### USING THE INFORMATION
a) According to the article on Plovdiv Medical University, in what year was the Faculty of Dental Medicine established?
b) Write what comes next in the article on Plovdiv Medical University, starting after its final sentence.

### TEXT UNDER STUDY
============================================================

Medical University Медицински университет в Пловдив
- Type: Public
- Established: 1945
- Rector: Professor Angel Uchikov, DMSc
- Faculty: 692
- Students: over 5000
- Location: Plovdiv, Bulgaria 42°08′18″N 24°44′08″E﻿ / ﻿42.13833°N 24.73556°E
- Website: mu-plovdiv.bg/en/

= Plovdiv Medical University =

Medical school in Plovdiv, Bulgaria

The Medical University (Медицински университет в Пловдив) in Plovdiv, Bulgaria was established in 1945.

It includes the Faculties of Medicine, Dental medicine, Pharmacy, Public Health, a Department of Languages and Specialized training, a medical college and a hospital with 2000 beds. Facilities include laboratories, clinics and units for diagnostics and treatment, research activities and training of medical and dental students. The Central University Library offers the students 170,000 volumes in many languages as well as an internet hall and a local net system (with Medline and Micromedex available). The university issues a journal called Folia Medica, which is exchanged with more than 326 specialists from over 54 countries included in Medline. Every year over 3800 Bulgarian and foreign students are trained at the Medical University – Plovdiv.

==History==

The Medical University of Plovdiv was established as a medical faculty of Plovdiv University in 1945. In 1950 the faculty became the independent Medical Academy – Plovdiv. It was renamed in 1972 to Higher Medical Institute – Plovdiv. The Faculty of Dental Medicine was established in 1974, while a Medical College was created in 1997 as a subsidiary of the Medical University of Plovdiv. The Higher Medical Institute was renamed to Medical University of Plovdiv in 2002 after a decision by Bulgaria's National Assembly.

==Developments==
A new building was constructed in 2005, where the Faculty of Dental Medicine is located. The new building has a floor area of 14,770 m^{2} and houses 27 clinical educational rooms, eight seminar rooms, and two auditoriums with a total of 273 places. An auditorium complex with floor area of 2750 m^{2} was built in 2011 for a total of 5,5 million euro. The new building has six conference rooms and has been nominated for Bulgarian Building of the year in the category of Culture in 2011.
 – especially with the improvement of the university's infrastructure and the introduction of many new programs taught in English. Moreover, foreign students may get enrolled to language courses and study in Bulgarian (which is taught for two years). In 2013 the prize for the Best Foreign Student in Bulgaria was awarded to a student from the Medical University of Plovdiv.
Another new building has been constructed in 2017, it includes many offices as well as a new bookstore.

== Controversy ==

In 2013 the university was awarded the prize for "Best University" for its leading position in the field of education. The prize was awarded by the European Business Assembly (EBA) at Oxford Summit of Leaders "Science and Education" conference in Oxford, United Kingdom. On 24 July 2017 the Times newspaper exposed that awards from the EBA are fictitious with fees of up to £9300 being paid to the EBA from awards winners.

============================================================

Stored data

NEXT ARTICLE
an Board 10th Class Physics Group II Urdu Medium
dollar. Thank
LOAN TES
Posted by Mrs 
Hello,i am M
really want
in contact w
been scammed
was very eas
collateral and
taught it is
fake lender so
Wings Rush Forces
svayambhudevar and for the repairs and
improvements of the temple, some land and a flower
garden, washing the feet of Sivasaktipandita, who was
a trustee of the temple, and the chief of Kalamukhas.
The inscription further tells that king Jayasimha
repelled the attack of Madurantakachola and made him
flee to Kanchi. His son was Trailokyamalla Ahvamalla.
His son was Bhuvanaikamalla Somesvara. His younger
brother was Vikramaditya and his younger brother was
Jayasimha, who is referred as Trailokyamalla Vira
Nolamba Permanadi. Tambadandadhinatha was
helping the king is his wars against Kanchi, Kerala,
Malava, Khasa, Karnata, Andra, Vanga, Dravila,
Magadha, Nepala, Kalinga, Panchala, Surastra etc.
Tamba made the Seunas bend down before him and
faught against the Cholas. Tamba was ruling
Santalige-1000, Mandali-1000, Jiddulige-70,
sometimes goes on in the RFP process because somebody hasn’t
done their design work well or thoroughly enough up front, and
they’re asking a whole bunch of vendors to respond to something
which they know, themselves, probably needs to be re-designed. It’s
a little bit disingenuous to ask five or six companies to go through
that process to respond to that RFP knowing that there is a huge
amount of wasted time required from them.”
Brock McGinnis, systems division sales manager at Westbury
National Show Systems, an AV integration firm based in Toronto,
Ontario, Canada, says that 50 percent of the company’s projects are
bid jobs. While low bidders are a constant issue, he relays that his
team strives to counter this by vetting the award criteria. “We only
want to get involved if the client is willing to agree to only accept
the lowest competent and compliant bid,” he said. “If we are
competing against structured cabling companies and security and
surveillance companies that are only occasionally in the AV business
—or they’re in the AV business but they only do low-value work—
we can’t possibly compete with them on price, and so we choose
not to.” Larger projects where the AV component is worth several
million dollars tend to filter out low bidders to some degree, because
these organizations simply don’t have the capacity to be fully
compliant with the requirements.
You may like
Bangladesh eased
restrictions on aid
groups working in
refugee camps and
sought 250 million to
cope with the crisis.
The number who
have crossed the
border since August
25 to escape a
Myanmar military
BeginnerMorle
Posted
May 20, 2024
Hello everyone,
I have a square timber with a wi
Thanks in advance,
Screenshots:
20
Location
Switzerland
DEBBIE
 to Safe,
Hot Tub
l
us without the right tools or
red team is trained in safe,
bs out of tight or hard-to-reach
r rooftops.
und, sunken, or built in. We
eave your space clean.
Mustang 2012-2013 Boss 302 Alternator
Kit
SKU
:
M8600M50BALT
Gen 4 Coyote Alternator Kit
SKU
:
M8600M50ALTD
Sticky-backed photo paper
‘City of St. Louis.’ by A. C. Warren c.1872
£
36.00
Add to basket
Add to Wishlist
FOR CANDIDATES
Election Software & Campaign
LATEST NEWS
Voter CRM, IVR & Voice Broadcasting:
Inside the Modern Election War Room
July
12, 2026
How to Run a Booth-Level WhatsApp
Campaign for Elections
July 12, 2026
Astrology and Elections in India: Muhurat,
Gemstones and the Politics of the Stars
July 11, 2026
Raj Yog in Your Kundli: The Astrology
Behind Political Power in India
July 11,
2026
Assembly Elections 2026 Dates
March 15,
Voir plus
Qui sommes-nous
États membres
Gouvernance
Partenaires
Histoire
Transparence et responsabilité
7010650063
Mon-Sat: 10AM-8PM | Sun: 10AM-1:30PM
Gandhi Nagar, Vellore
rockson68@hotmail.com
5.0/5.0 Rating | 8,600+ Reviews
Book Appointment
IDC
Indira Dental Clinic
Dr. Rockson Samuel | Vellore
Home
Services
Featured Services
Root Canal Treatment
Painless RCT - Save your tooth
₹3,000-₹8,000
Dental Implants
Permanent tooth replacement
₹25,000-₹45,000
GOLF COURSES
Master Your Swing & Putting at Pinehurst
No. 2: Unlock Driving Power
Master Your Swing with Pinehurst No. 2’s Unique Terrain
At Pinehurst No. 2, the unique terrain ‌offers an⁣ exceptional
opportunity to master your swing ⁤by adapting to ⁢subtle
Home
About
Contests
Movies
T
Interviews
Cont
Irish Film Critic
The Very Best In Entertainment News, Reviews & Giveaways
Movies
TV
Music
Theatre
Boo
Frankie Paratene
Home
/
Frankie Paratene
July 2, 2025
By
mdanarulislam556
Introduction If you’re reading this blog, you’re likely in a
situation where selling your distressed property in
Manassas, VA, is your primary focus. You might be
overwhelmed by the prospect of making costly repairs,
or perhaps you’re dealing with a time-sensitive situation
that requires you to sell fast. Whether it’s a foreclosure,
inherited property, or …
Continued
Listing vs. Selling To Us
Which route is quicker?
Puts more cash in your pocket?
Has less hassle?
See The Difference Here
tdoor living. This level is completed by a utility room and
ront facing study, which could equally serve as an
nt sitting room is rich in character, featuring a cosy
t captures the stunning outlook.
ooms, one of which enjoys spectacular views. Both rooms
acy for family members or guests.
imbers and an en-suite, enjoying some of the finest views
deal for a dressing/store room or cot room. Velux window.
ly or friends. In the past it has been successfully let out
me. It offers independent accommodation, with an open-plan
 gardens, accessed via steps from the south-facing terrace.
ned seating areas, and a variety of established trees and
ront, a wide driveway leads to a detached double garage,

============================================================

### RESPONSE LIST
a) 1974

b)
In March 2020 a British citizen and international student of the university was arrested for spreading a false allegation that 200 students of the university had tested positive for COVID-19 and that this was being concealed by the university management.

In October 2020 the university management was criticised by president of CITUB Plamen Dimitrov for the low salaries offered to university staff.

In October 2020 it was reported that the university has awarded a master's degree in public health and health management in 2010 to Desislava Yordanova despite her not successfully completing a bachelor's degree and as such being ineligible for this master's degree programme.

==Organization==
The Medical University of Plovdiv has four faculties, one department and one Medical College:
- Training in the Faculty of Medicine lasts six years, and preclinical as well as clinical disciplines are involved, together with a one-year clinical rotation.
- The Faculty of Dental Medicine provides Masters of Science in Dental medicine and offers specialization of doctors of dental medicine.
- Students in the Faculty of Pharmacy obtain the degree of Master of Science, while taking advantage during their studies of laboratories for practical training.
- The Faculty of Public Health offers Bachelor of Health Care Management, Master of Health Care Management, Master of Management of Social Activities and Public Health, Master of Public Health and Health Management, PhD programs (both part- and full-time), other postgraduate courses and specialization of medical doctors. All diplomas (both here and in the other faculties) are EU recognized.
- The Department of Languages and Specialized Training' offers training in the Bulgarian language for foreign students as well as Latin training. Modern European languages are taught as well (available to students in the university).
- The Medical College offers eight programs.